[Activity] What lines below contain the word "output"? Please pull each one out.

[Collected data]
>>>

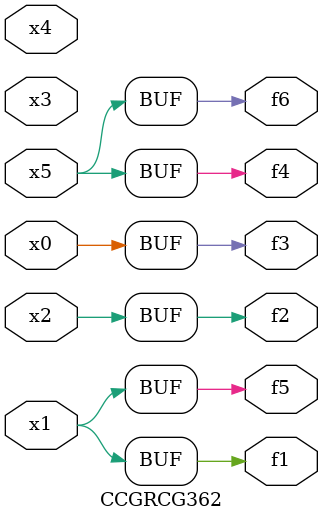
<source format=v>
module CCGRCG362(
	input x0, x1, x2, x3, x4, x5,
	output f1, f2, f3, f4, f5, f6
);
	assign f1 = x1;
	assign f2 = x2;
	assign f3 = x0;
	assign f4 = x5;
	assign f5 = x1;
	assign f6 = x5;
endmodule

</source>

<<<
>>>

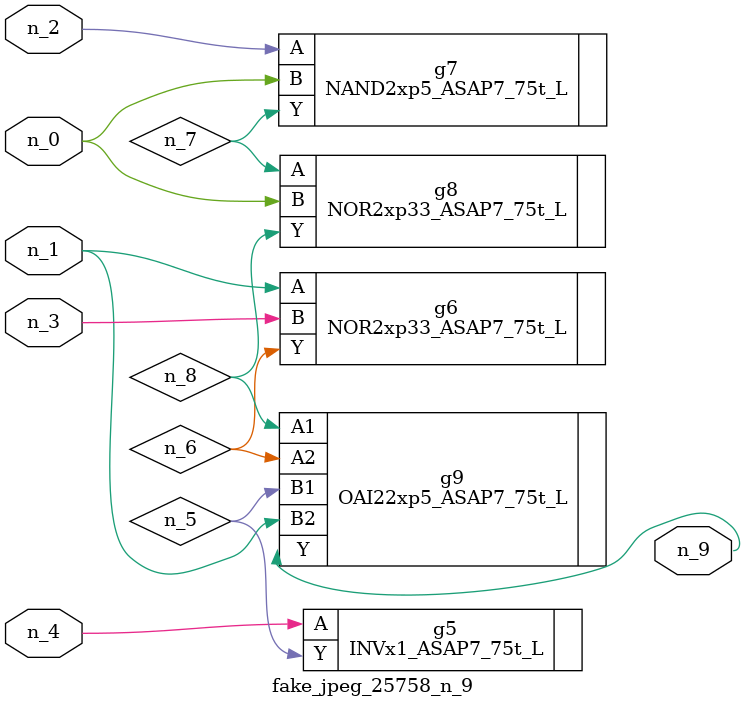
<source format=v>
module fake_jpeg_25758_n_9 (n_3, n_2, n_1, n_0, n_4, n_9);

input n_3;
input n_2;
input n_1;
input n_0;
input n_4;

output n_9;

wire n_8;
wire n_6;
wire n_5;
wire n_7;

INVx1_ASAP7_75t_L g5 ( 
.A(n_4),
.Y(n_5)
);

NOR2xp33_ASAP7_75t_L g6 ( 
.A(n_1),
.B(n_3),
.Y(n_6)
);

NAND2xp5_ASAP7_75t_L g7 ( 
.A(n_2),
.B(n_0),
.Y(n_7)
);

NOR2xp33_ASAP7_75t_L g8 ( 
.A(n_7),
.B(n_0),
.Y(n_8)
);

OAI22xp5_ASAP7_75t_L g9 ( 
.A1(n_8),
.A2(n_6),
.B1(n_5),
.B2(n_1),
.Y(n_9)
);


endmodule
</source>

<<<
>>>

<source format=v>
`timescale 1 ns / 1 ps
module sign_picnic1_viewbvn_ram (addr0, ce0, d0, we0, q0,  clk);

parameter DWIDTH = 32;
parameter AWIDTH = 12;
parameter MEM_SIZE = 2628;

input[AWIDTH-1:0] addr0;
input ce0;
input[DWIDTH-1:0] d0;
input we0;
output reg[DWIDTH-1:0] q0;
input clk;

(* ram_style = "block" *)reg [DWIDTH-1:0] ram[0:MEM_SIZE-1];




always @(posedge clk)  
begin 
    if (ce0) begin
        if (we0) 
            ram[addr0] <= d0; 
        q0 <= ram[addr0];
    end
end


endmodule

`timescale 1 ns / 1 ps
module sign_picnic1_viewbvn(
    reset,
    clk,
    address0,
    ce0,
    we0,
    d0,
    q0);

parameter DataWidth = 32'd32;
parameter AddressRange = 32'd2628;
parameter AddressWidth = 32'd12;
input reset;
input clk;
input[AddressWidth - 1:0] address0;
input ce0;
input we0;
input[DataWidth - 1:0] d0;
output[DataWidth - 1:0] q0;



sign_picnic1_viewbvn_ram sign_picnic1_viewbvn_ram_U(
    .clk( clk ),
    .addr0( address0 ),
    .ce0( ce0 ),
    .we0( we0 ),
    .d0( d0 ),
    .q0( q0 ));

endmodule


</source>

<<<

[Response area]
	output f1, f2, f3, f4, f5, f6
output n_9;
output reg[DWIDTH-1:0] q0;
output[DataWidth - 1:0] q0;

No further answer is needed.